In general, there is no closed-form expression for \(\varPhi (t,t_0)\) in terms of A(t) except in some special cases.

  1. 1.

    As you well know, if \(A(t)=A\), a constant matrix, then

    $$ \varPhi (t,t_0)=\mathrm{e}^{A(t-t_0)}. $$
  2. 2.

    If A(t) is a scalar (\(1 \times 1\) matrix), then

    $$ \varPhi (t,t_0)=\mathrm{e}^{ \int _{t_0}^t A(\tau ) d\tau }. $$
  3. 3.

    If, for every value of \(t_1\) and \(t_2\), \(A(t_2)\) and \(\int _{t_1} ^{t_2} A(\tau ) d\tau \) commute, then

    $$ \varPhi (t,t_0)=\mathrm{e}^{ \int _{t_0}^t A(\tau ) d\tau }. $$

Theorem 2.1

Let A(t) be periodic of period T. Suppose that

$$ \bar{A}=\frac{1}{T} \int _0^T A(\sigma ) d \sigma $$

has all its eigenvalues in the half plane \(\mathfrak {R}(s)<0\).
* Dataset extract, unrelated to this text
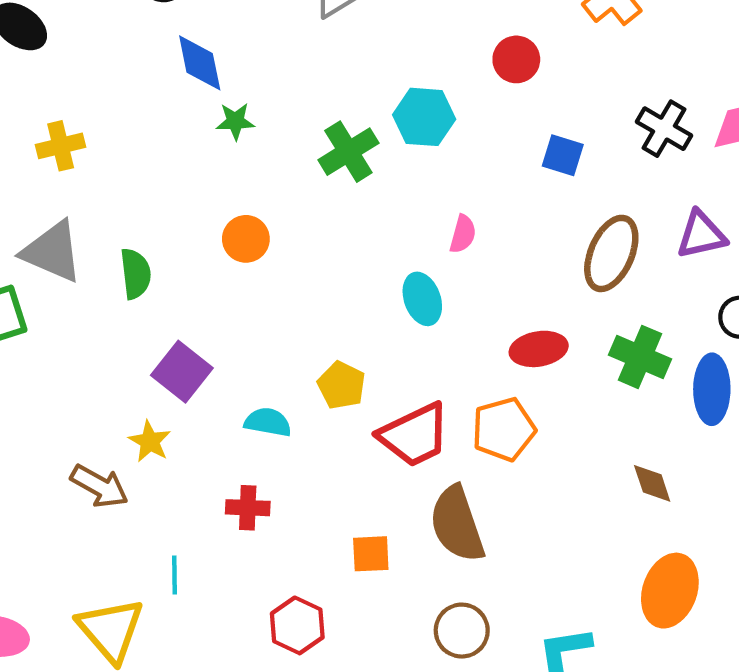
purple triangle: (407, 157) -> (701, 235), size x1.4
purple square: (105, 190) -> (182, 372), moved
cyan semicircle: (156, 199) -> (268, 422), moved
Then there exists \(\varepsilon _0>0\) such that the origin of

$$ \dot{x}(t) = \varepsilon A(t) x(t) $$

is exponentially stable for all \(0<\varepsilon < \varepsilon _0\).

You can find the proof in [19].

2.3.1 Summary

The simple controller

$$ v=-k{z}^T{r}, \ \ \omega (t)=\cos (t) $$

makes the position of the unicycle converge to the origin for any initial condition. But the proof that it does the job is quite involved. If \(\theta \) is a known function of t, then the system

$$\begin{aligned} \dot{x}&= v \cos (\theta ) \\ \dot{y}&= v \sin (\theta ), \end{aligned}$$

with state (xy) and input v, is linear time-varying.